--- START ---

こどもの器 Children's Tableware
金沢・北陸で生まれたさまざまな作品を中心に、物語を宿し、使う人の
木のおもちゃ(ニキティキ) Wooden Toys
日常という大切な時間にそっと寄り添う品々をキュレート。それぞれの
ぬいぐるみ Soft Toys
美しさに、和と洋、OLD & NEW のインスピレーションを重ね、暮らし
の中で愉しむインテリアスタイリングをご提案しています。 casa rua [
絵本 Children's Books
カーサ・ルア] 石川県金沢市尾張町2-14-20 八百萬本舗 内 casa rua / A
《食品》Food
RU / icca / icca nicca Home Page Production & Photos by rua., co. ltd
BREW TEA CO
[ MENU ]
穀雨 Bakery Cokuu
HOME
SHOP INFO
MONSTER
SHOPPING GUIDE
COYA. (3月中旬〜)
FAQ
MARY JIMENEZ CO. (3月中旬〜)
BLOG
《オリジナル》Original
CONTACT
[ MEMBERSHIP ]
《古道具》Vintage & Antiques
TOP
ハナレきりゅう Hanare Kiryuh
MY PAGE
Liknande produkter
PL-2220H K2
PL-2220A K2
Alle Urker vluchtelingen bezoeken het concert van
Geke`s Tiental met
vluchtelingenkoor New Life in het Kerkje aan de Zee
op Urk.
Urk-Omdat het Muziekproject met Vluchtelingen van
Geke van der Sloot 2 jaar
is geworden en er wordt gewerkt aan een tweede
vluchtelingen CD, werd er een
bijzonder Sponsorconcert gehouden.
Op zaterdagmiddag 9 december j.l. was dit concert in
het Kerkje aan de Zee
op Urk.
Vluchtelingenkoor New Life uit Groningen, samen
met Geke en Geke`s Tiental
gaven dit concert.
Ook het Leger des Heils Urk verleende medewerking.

--- END ---

Copy down the whole of the data above, matching it exactly.

→ **SOLUTION FOR THIS EXERCISE**:
こどもの器 Children's Tableware
金沢・北陸で生まれたさまざまな作品を中心に、物語を宿し、使う人の
木のおもちゃ(ニキティキ) Wooden Toys
日常という大切な時間にそっと寄り添う品々をキュレート。それぞれの
ぬいぐるみ Soft Toys
美しさに、和と洋、OLD & NEW のインスピレーションを重ね、暮らし
の中で愉しむインテリアスタイリングをご提案しています。 casa rua [
絵本 Children's Books
カーサ・ルア] 石川県金沢市尾張町2-14-20 八百萬本舗 内 casa rua / A
《食品》Food
RU / icca / icca nicca Home Page Production & Photos by rua., co. ltd
BREW TEA CO
[ MENU ]
穀雨 Bakery Cokuu
HOME
SHOP INFO
MONSTER
SHOPPING GUIDE
COYA. (3月中旬〜)
FAQ
MARY JIMENEZ CO. (3月中旬〜)
BLOG
《オリジナル》Original
CONTACT
[ MEMBERSHIP ]
《古道具》Vintage & Antiques
TOP
ハナレきりゅう Hanare Kiryuh
MY PAGE
Liknande produkter
PL-2220H K2
PL-2220A K2
Alle Urker vluchtelingen bezoeken het concert van
Geke`s Tiental met
vluchtelingenkoor New Life in het Kerkje aan de Zee
op Urk.
Urk-Omdat het Muziekproject met Vluchtelingen van
Geke van der Sloot 2 jaar
is geworden en er wordt gewerkt aan een tweede
vluchtelingen CD, werd er een
bijzonder Sponsorconcert gehouden.
Op zaterdagmiddag 9 december j.l. was dit concert in
het Kerkje aan de Zee
op Urk.
Vluchtelingenkoor New Life uit Groningen, samen
met Geke en Geke`s Tiental
gaven dit concert.
Ook het Leger des Heils Urk verleende medewerking.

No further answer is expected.